Michelin prévoit un rebond après une année 2025 plombée par les US
information fournie par Reuters 11/02/2026 à 18:28

Exposition internationale d'importation de la Chine à Shanghai

Le fabricant français de pneumatiques ‌Michelin a annoncé mercredi s'attendre à un rebond de ses résultats en 2026 après ​une baisse en 2025 imputable aux Etats-Unis, qu'il s'agisse des volumes ou des surcoûts liés aux droits de douane.

Le résultat opérationnel des secteurs - automobile et deux-roues, transport routier et ​pneus de spécialités - devrait augmenter cette année, à périmètre et taux de change constants, après une baisse de ​plus de 14% l'an dernier à 2,9 ⁠milliards d'euros, supérieur cependant à un consensus d'analystes compilé par le groupe qui ‌donnait 2,7 milliards.

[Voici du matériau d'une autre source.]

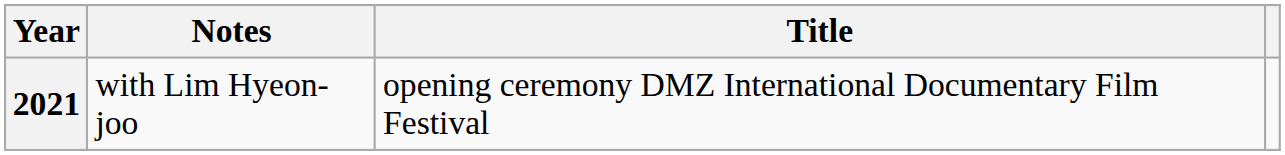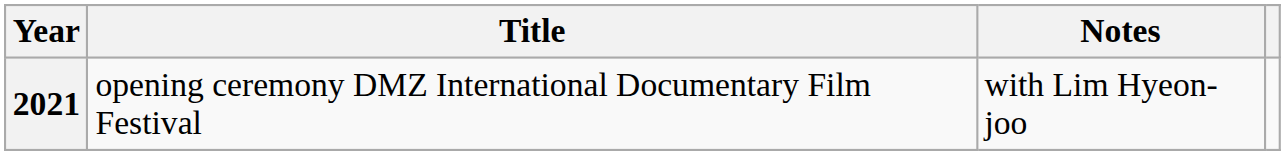columns swapped: Title <-> Notes
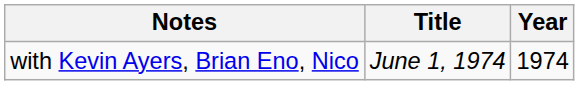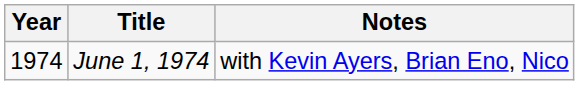columns swapped: Year <-> Notes
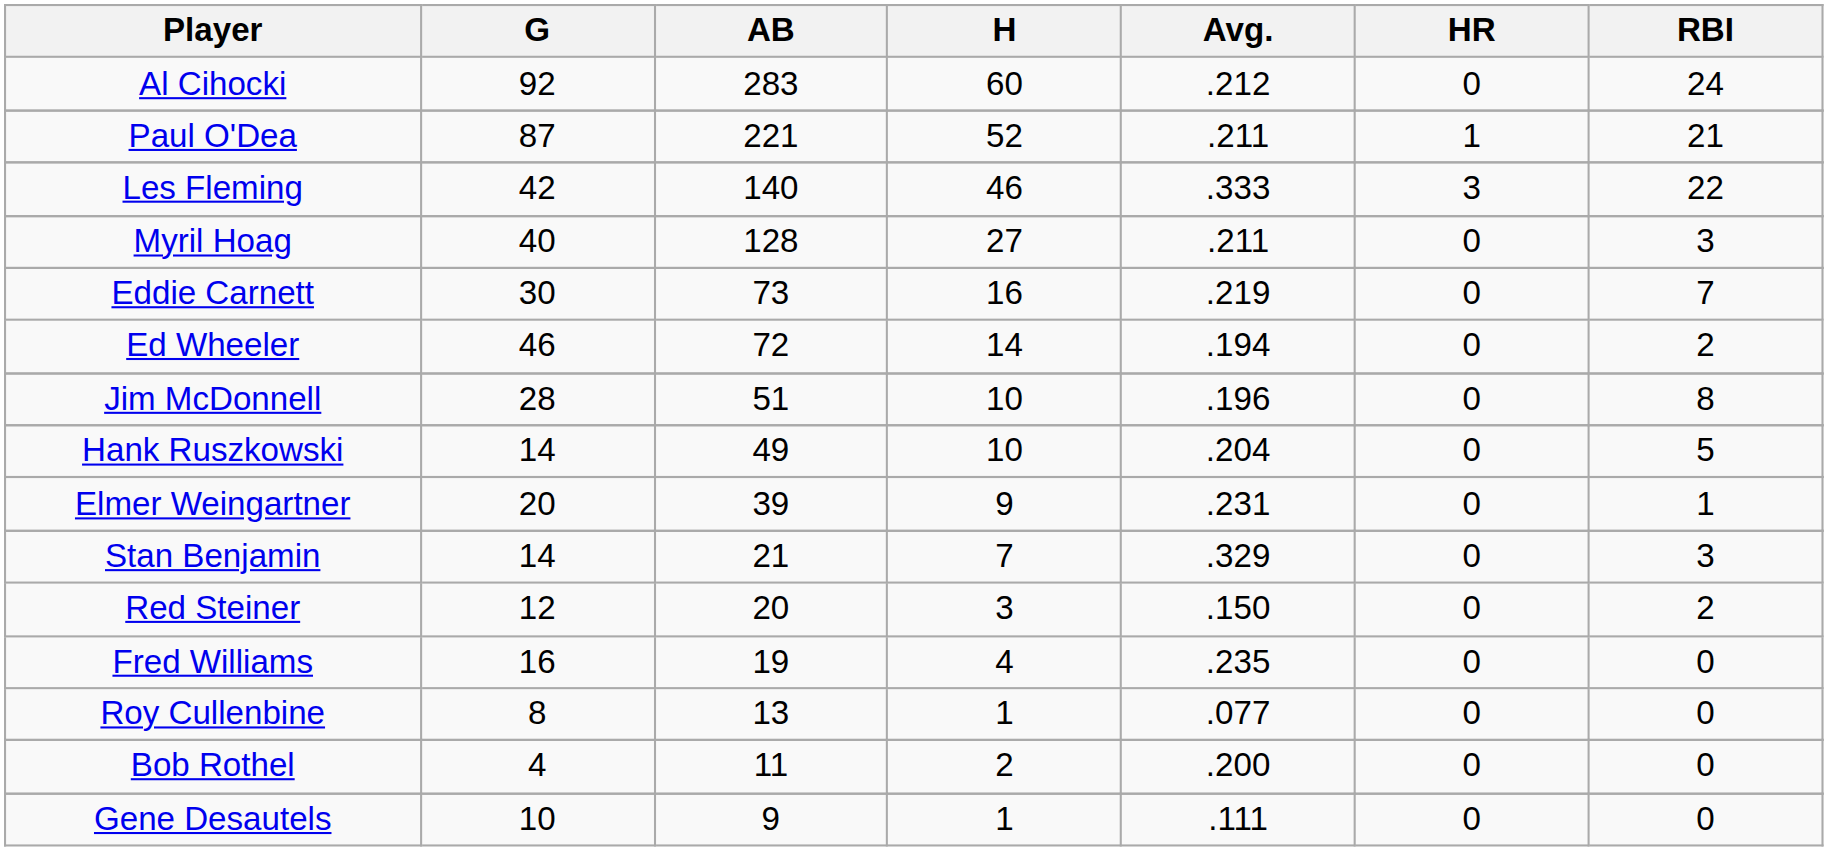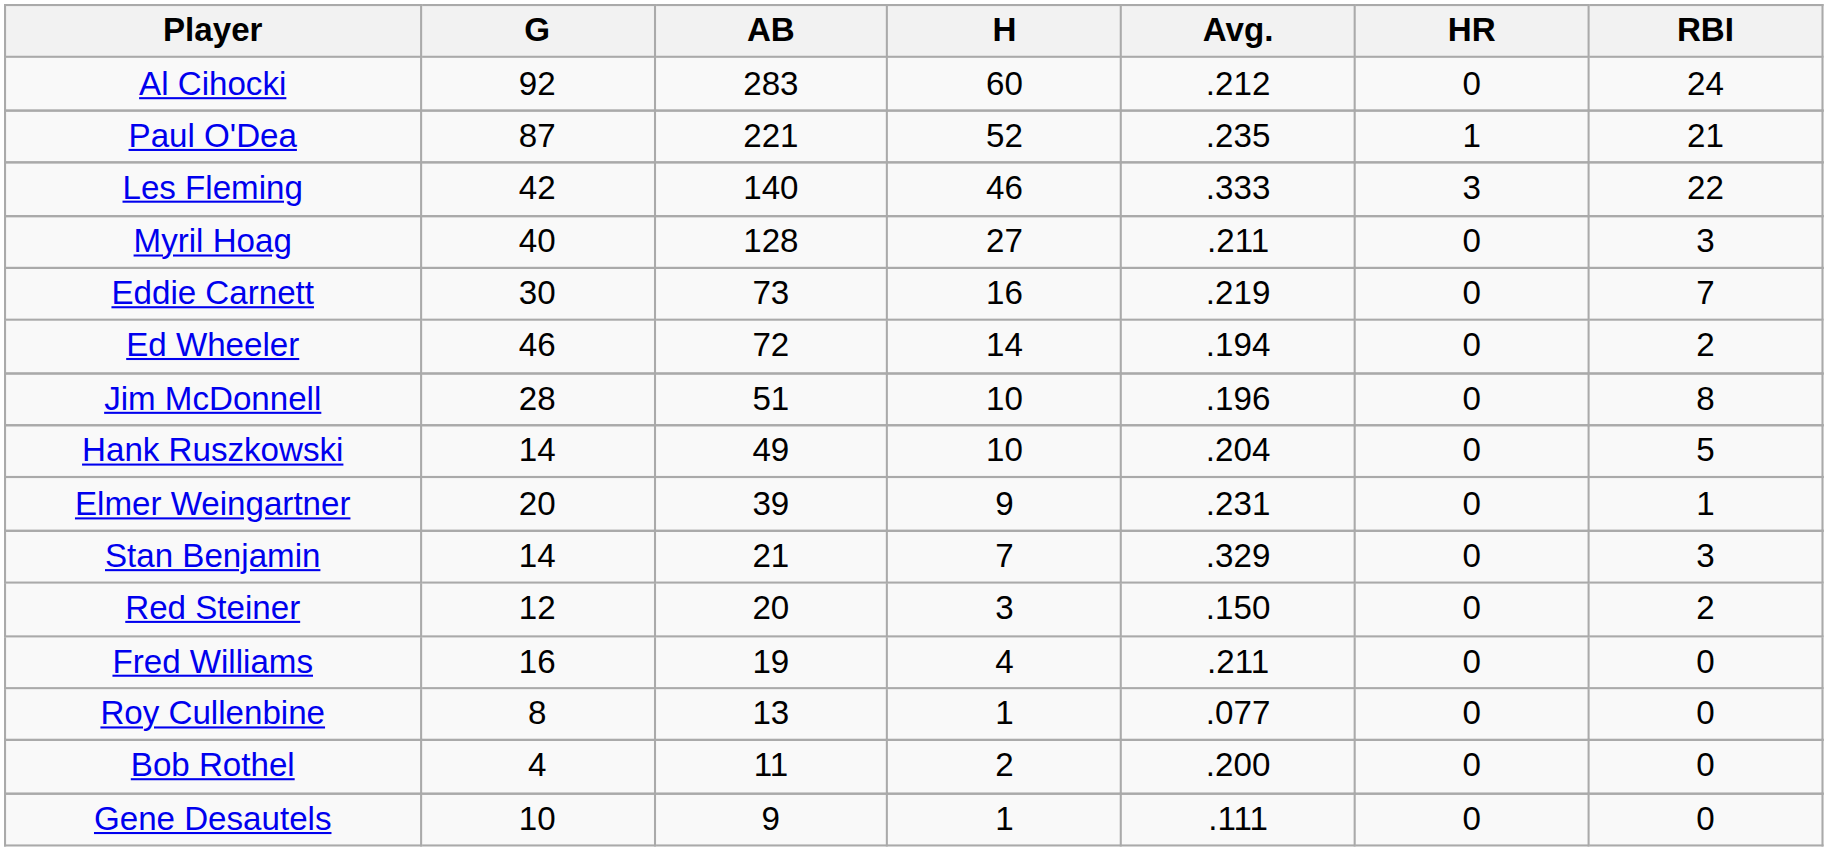Paul O'Dea | Avg.: .211 -> .235
Fred Williams | Avg.: .235 -> .211
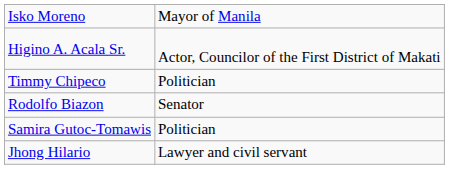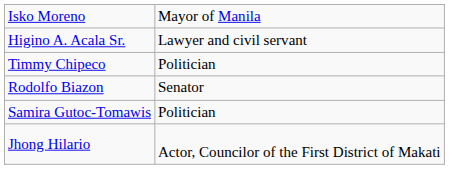Higino A. Acala Sr. | column 2: Actor, Councilor of the First District of Makati -> Lawyer and civil servant
Jhong Hilario | column 2: Lawyer and civil servant -> Actor, Councilor of the First District of Makati
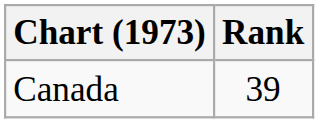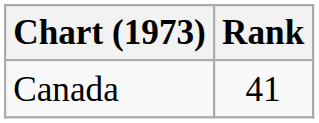Canada | Rank: 39 -> 41
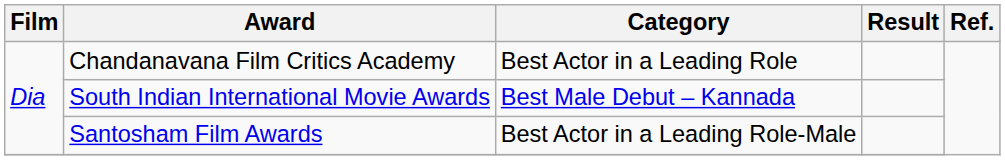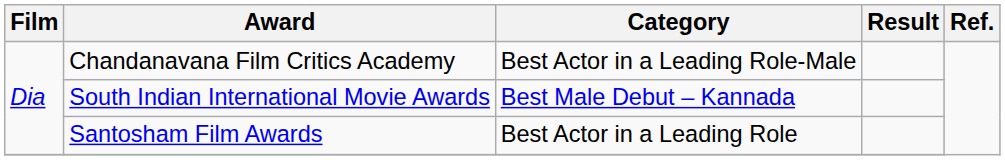Chandanavana Film Critics Academy | Category: Best Actor in a Leading Role -> Best Actor in a Leading Role-Male
Santosham Film Awards | Category: Best Actor in a Leading Role-Male -> Best Actor in a Leading Role
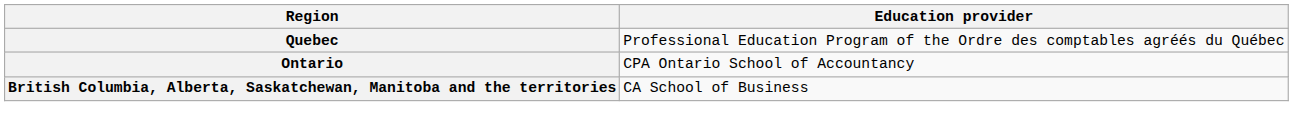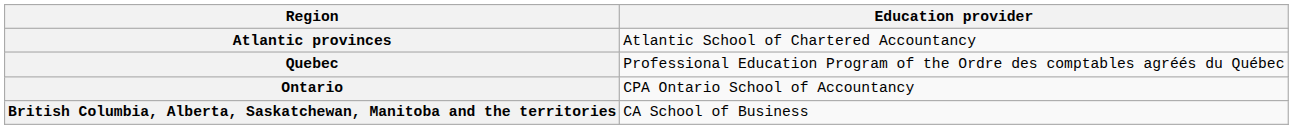+ row: Atlantic provinces | Atlantic School of Chartered Accountancy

Le chiffre d'affaires a aussi baissé de 4,4% à 26 milliards d'euros - soit un repli de 1,4% à changes constants -, supérieur ​là aussi à un consensus ‌de 25,8 milliards.

Les volumes ont reculé de 4,7% sur l'exercice ⁠écoulé.

"80% de la baisse des volumes, c'est de la première monte Amérique du Nord agro et poids lourds", a dit le directeur financier Yves Chapot au cours d'une ⁠téléconférence.

Lors de la publication ‌de son chiffre d'affaires au troisième trimestre, Michelin avait déjà mis ⁠en garde contre un déclin du marché nord-américain des poids lourds à la suite ‌du report d'une réglementation sur les émissions des véhicules aux Etats-Unis, ⁠peu propice au renouvellement des camions.

Michelin a également enregistré un impact ⁠de 230 millions d'euros ‌sur ses coûts lié aux droits de douane mis en place par l'administration Trump, ​et s'attend en 2026 à un nouveau ‌surcoût de 120 millions.

L'Amérique du Nord est le premier marché de Michelin, et si ses pneus sont produits ​localement, le groupe a malgré tout été affecté par ricochet par une hausse des prix de certains composants des pneus et par un stockage de pneumatiques ⁠à bas coût en prévision des changements douaniers.

Malgré un bénéfice net en repli de 12% à 1,7 milliard d'euros, Michelin a maintenu son dividende à 1,38 euro par action et annoncé un programme de rachat d'actions pouvant aller jusqu'à deux milliards d'euros sur la période 2026-2028 grâce à sa génération de trésorerie.

(Mathias de Rozario, avec Gilles ​Guillaume, édité par Augustin Turpin)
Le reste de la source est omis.